# your thoughts on my hvlp dilemma...



## kingcotrader (Apr 22, 2008)

so wanted to pick the brains here.. aquired a 5 stage capspray hvlp a while back after getting tired of airless bounceback, and am loving it for the the flexibility and some of the finishes i am able to lay down. however,... we use a lot of bm wb impervo which i have been able to spray nicely after a lot of thinning and xim, but i am losing considerable sheen vs the brushed areas around (spraying detailed windows/doors and brushing crown and base). so i am thinking about clearcoating with stays clear or polycrylic to bring the sheen back up and add some protection.. anbody have experience with this, or recommendations?


----------



## bikerboy (Sep 16, 2007)

How much are you thinning the paint? I saw the capspray rep at a pro show, and was led to believe that the machine could pump today's thicker paints without thinning.

Have you thought about just using plain water? Should evaporate without changing the sheen.


----------



## kingcotrader (Apr 22, 2008)

no dice, im sure it will pump almost anything but unless it is thinned and conditioned i am getting a lot of orange peel. thinning with just water results in flashing way too soon... (it is fed by warm air) its prob not recommended, but the best ratio i have used so far is 40 oz of bm wb impervo with 6 oz of water, and 6 oz of xim (NOT flotroel). so thie mix is 30% thinned. i recently did an elaborate interior side of a front door that came out beautiful.. like velvet. one coat sherwin easy sands and 3 coats impervo..


----------



## NEPS.US (Feb 6, 2008)
===
### PROBLEMS TO WORK ON
1 – Answer these from the HVLP thread:
(a) What problem with airless spraying led kingcotrader to get the HVLP?
(b) What did bikerboy suggest thinning the paint with?
(c) What amounts of impervo, water and xim make up kingcotrader's best mix so far?
2 – Go on with the HVLP thread, picking up right after its last line.
The material that comes next is separate from the HVLP thread.

### RECORDS SUPPLIED
===
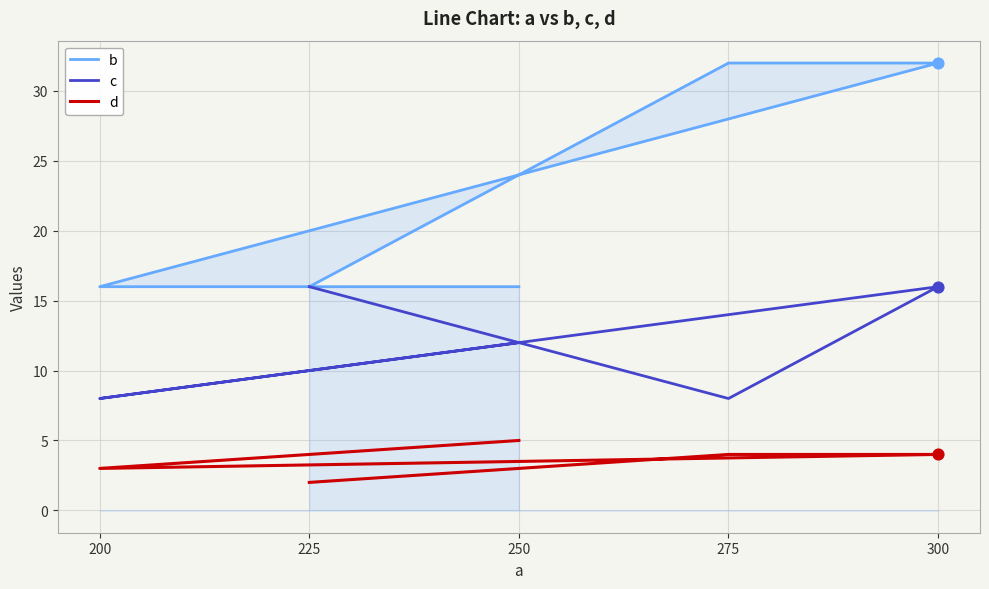

What are all the series names shown in the legend?

b, c, d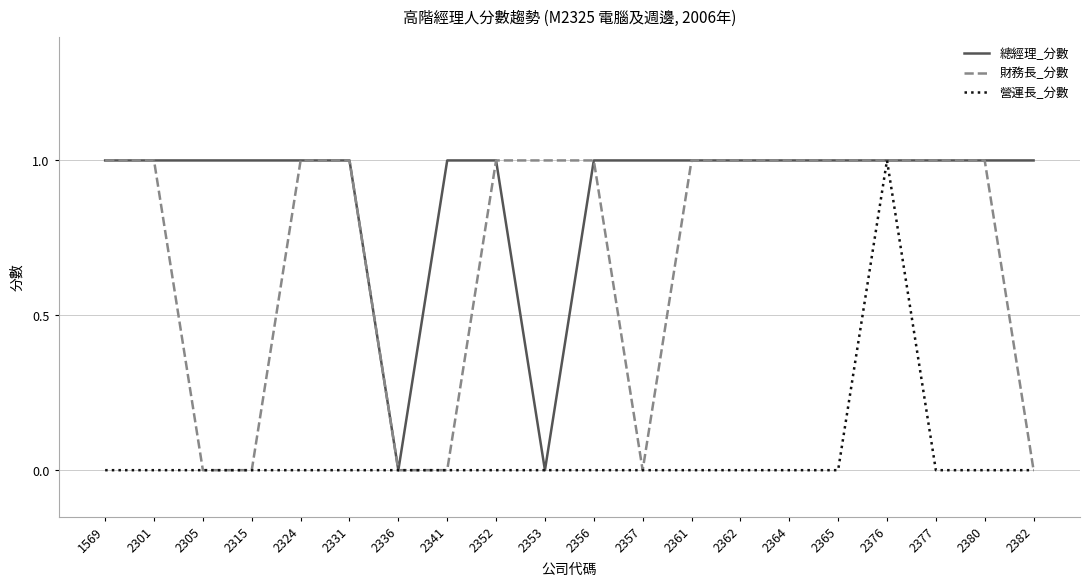

The 營運長_分數 series shows -1 at 2331. True or false?

False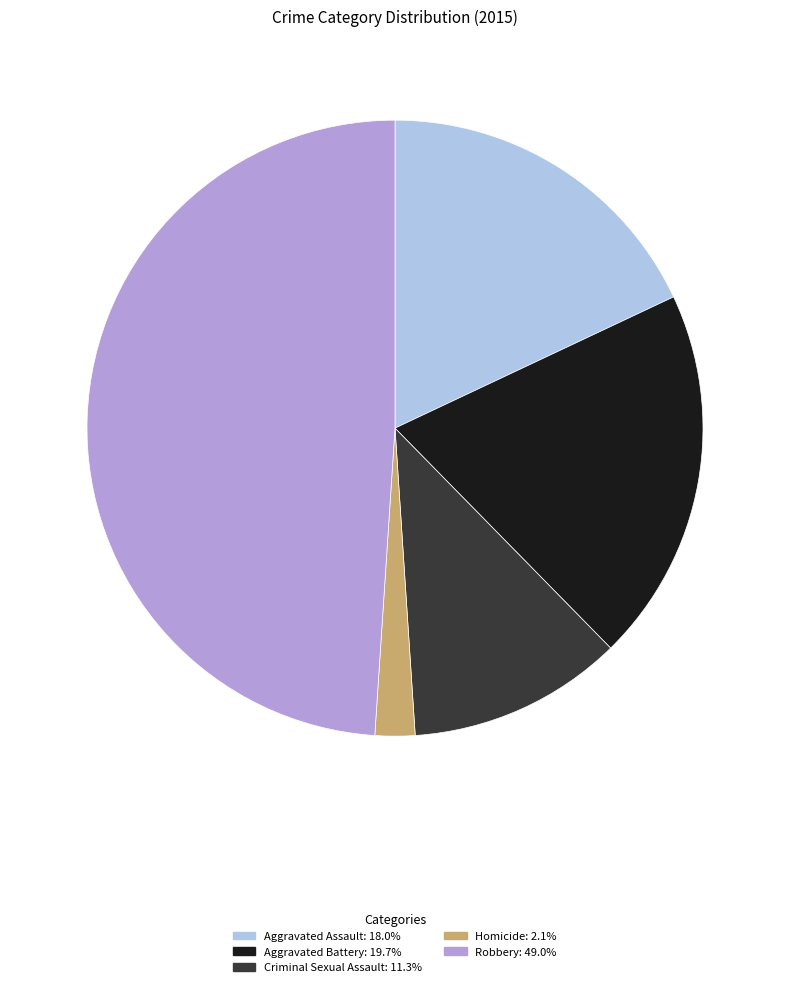

Approximately how many times larger is the value at Aggravated Assault compared to Robbery?

0.4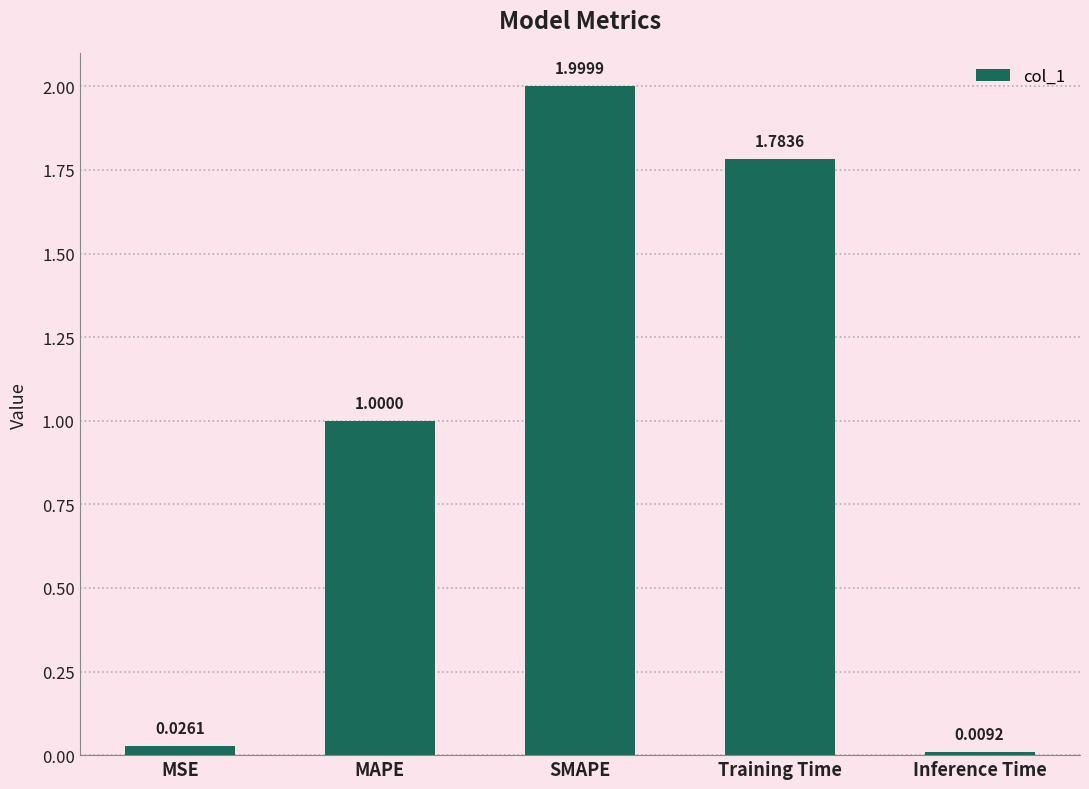

Rank the categories by value from lowest to highest.

Inference Time, MSE, MAPE, Training Time, SMAPE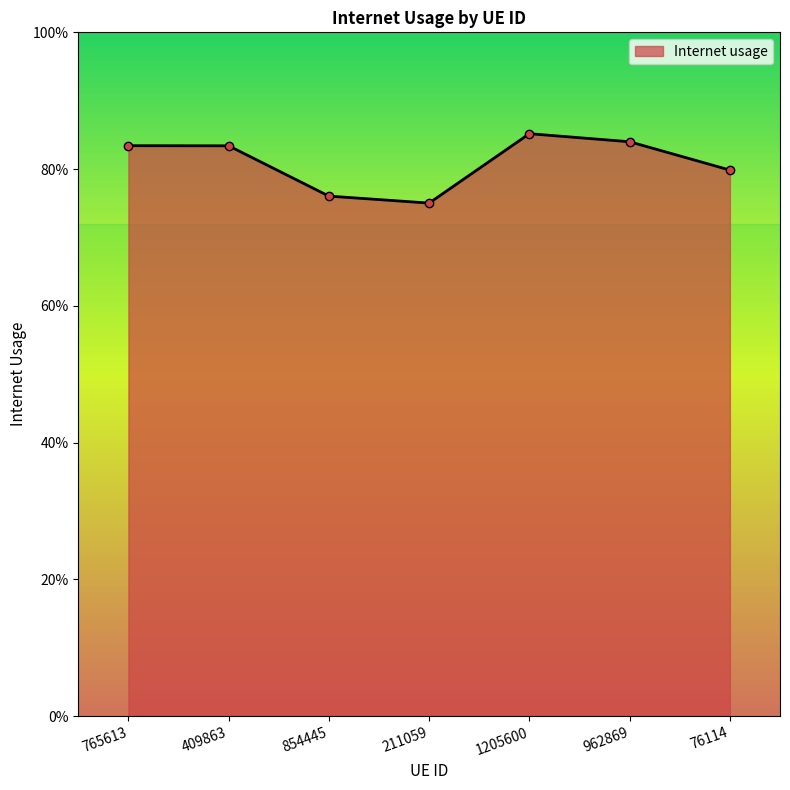

Does the chart have visible grid lines?

No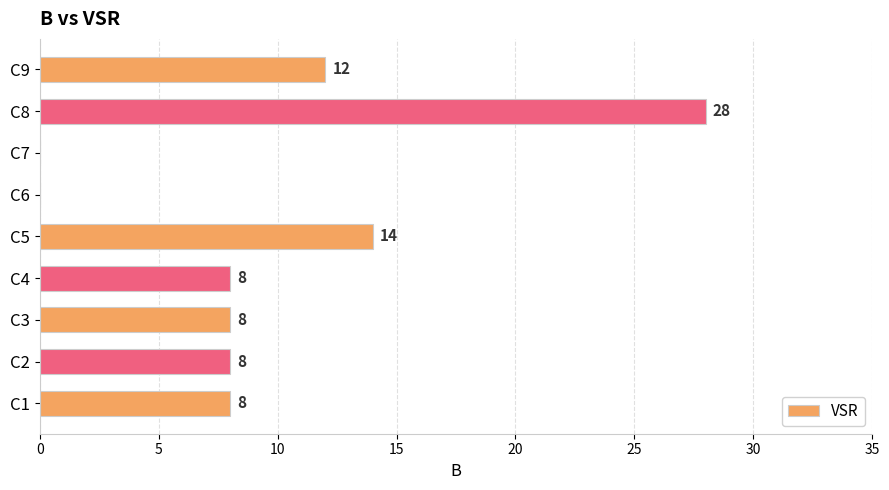

What is the sum of all values?

86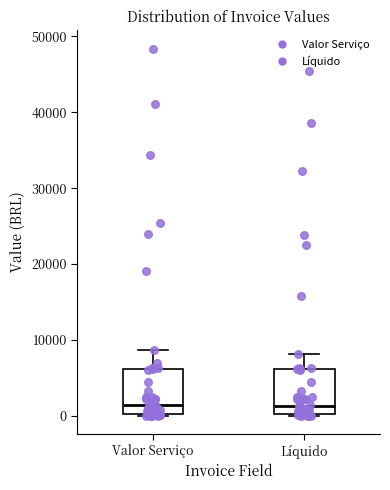

Where is the lower edge of the box for Líquido on the y-axis? The values are not printed on the chart, so give them approximately, as read against the axis.

0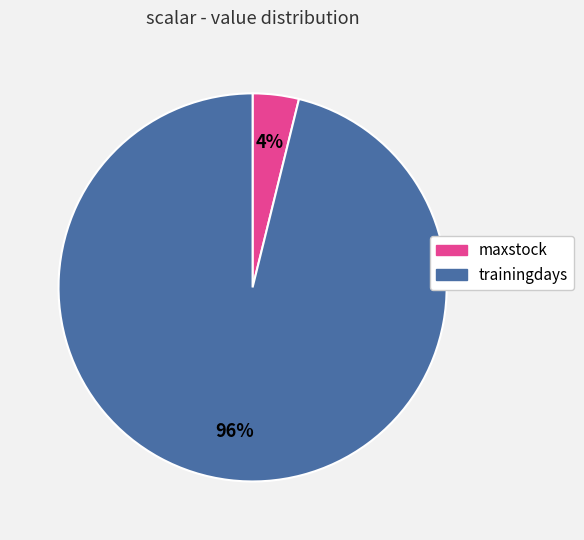

Combined, do maxstock and trainingdays account for over 50%?

Yes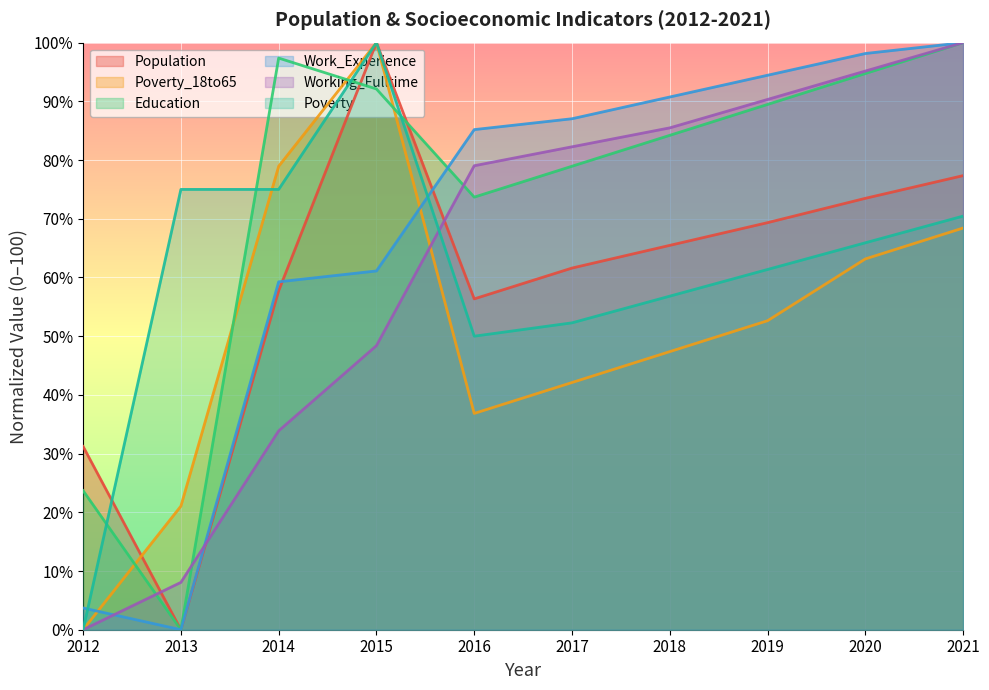

What is the sum of all Working_Fulltime values?

622.6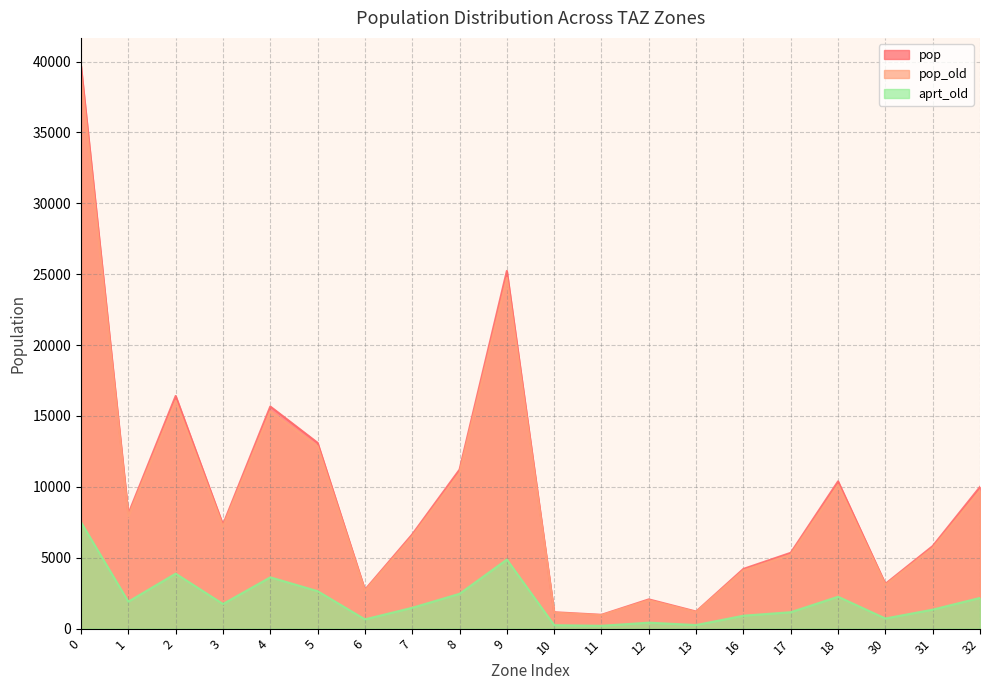

Is it true that pop equals 10388.3 at 18?

True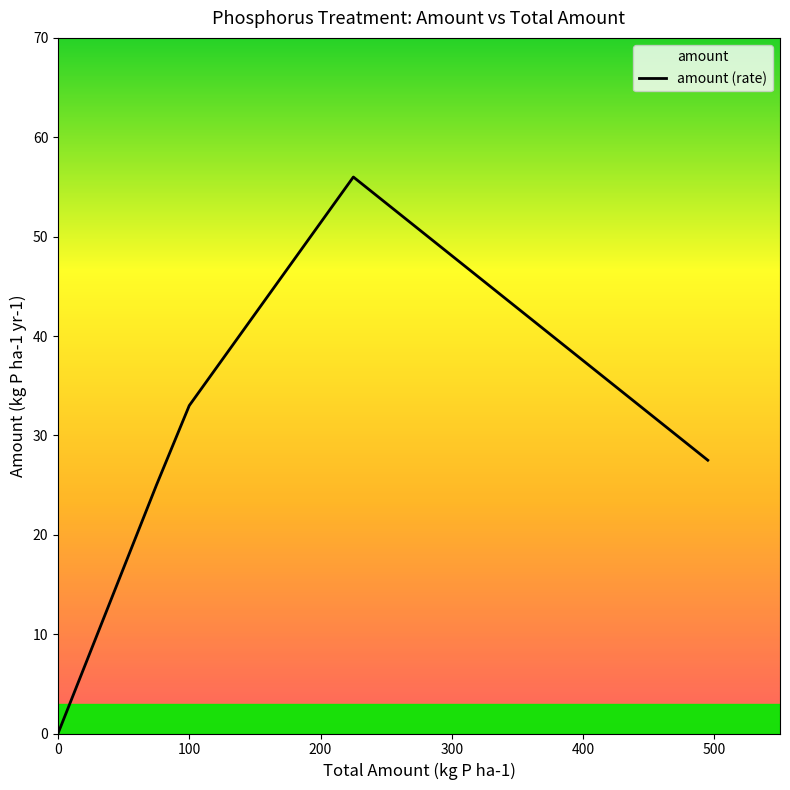

How many series are shown in this chart?

1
===
### ANSWERS GIVEN
1 –
(a) Airless bounceback.
(b) Plain water.
(c) 40 oz of impervo, 6 oz of water and 6 oz of xim.

2 –
Latex finishes in a HVLP seems too difficult to find the right formula. Have you tried a airless with a fine tip and multiple coats?


----------



## Ken S. (Apr 18, 2007)

I'd cut the paint with a quality grade gloss acrylic, and strain it thru cup strainer prior to spray application.


----------



## CApainter (Jun 29, 2007)

Ultimately the airless is probably better for spraying waterborne paints. The air from a conventional rig is going to cause a duller finish

I do like the gravity feed HVLP's because the paint automatically begins to flow when the trigger is pulled, even without air unlike a siphon feed where air is needed to draw the paint out of the cup. With paint already flowing, you need less air to transfer paint to the substrate. Less air less flashing.


----------



## kingcotrader (Apr 22, 2008)

yea i switched to a rac x ff for most of the doors etc.. but was hoping to to overcome hvlp issues.. the cutting with acrylic is not a bad idea. what would you recommend? stays clear> (benwood)?


----------



## [email protected] (Mar 1, 2008)

At the same time are you running a cup or a pot. A pot will help a little.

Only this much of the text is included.